▶ Spatial grounding data:
::::::::

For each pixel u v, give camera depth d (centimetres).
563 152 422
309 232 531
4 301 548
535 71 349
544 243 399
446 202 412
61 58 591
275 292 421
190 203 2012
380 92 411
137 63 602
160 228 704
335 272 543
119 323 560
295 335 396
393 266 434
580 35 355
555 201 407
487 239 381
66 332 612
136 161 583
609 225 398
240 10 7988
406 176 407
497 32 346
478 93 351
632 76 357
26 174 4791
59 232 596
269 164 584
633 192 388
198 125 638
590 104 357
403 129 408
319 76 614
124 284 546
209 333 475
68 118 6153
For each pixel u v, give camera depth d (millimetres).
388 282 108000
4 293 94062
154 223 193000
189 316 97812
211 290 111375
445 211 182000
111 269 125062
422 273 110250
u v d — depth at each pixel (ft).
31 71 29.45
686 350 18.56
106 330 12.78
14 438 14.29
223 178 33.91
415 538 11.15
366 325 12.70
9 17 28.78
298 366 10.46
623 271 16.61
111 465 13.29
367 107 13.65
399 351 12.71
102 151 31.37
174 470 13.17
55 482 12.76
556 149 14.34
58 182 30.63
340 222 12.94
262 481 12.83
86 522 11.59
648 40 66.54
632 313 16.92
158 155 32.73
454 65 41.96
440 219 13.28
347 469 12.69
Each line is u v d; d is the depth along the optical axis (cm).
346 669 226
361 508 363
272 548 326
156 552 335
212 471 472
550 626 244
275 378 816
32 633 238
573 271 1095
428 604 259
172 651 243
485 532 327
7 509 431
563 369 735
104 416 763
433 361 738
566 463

::::::::

▶ PROBLEM TO WORK ON:
Looking back over the data above, restate word for word the lines that begin at the line with "403 129 408" and end at the line with "623 271 16.61", inclusive.

▶ RESPONSE TO THIS EXERCISE:
403 129 408
319 76 614
124 284 546
209 333 475
68 118 6153
For each pixel u v, give camera depth d (millimetres).
388 282 108000
4 293 94062
154 223 193000
189 316 97812
211 290 111375
445 211 182000
111 269 125062
422 273 110250
u v d — depth at each pixel (ft).
31 71 29.45
686 350 18.56
106 330 12.78
14 438 14.29
223 178 33.91
415 538 11.15
366 325 12.70
9 17 28.78
298 366 10.46
623 271 16.61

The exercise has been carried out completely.